Content starts

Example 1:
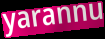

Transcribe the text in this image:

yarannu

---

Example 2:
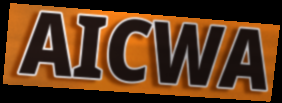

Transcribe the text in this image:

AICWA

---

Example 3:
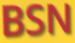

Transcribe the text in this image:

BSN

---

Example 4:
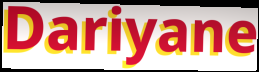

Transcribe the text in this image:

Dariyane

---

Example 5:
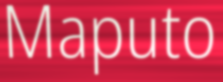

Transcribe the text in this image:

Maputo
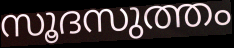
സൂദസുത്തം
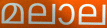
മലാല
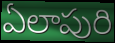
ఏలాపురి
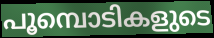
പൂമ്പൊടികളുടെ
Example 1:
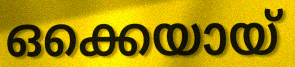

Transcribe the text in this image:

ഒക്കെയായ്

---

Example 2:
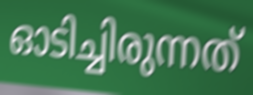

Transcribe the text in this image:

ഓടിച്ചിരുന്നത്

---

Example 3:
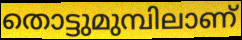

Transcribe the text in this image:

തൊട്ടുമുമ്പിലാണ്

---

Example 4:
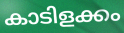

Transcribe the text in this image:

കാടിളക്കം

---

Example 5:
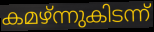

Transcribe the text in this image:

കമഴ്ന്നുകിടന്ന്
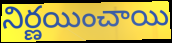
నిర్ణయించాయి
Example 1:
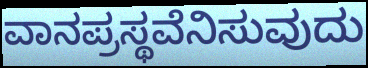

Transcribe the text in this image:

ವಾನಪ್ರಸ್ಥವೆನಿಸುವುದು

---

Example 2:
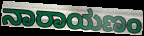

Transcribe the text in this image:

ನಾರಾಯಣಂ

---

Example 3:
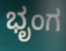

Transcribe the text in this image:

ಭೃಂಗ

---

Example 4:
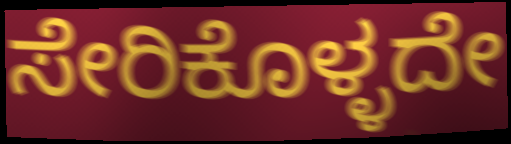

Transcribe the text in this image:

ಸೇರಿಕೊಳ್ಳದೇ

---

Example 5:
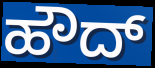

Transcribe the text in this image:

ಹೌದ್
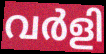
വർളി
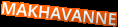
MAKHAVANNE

Content ends

What you need to do
From the first record to the last, retype everything exactly except the images.

Your response
Example 1:

Transcribe the text in this image:

yarannu

---

Example 2:

Transcribe the text in this image:

AICWA

---

Example 3:

Transcribe the text in this image:

BSN

---

Example 4:

Transcribe the text in this image:

Dariyane

---

Example 5:

Transcribe the text in this image:

Maputo
സൂദസുത്തം
മലാല
ఏలాపురి
പൂമ്പൊടികളുടെ
Example 1:

Transcribe the text in this image:

ഒക്കെയായ്

---

Example 2:

Transcribe the text in this image:

ഓടിച്ചിരുന്നത്

---

Example 3:

Transcribe the text in this image:

തൊട്ടുമുമ്പിലാണ്

---

Example 4:

Transcribe the text in this image:

കാടിളക്കം

---

Example 5:

Transcribe the text in this image:

കമഴ്ന്നുകിടന്ന്
నిర్ణయించాయి
Example 1:

Transcribe the text in this image:

ವಾನಪ್ರಸ್ಥವೆನಿಸುವುದು

---

Example 2:

Transcribe the text in this image:

ನಾರಾಯಣಂ

---

Example 3:

Transcribe the text in this image:

ಭೃಂಗ

---

Example 4:

Transcribe the text in this image:

ಸೇರಿಕೊಳ್ಳದೇ

---

Example 5:

Transcribe the text in this image:

ಹೌದ್
വർളി
MAKHAVANNE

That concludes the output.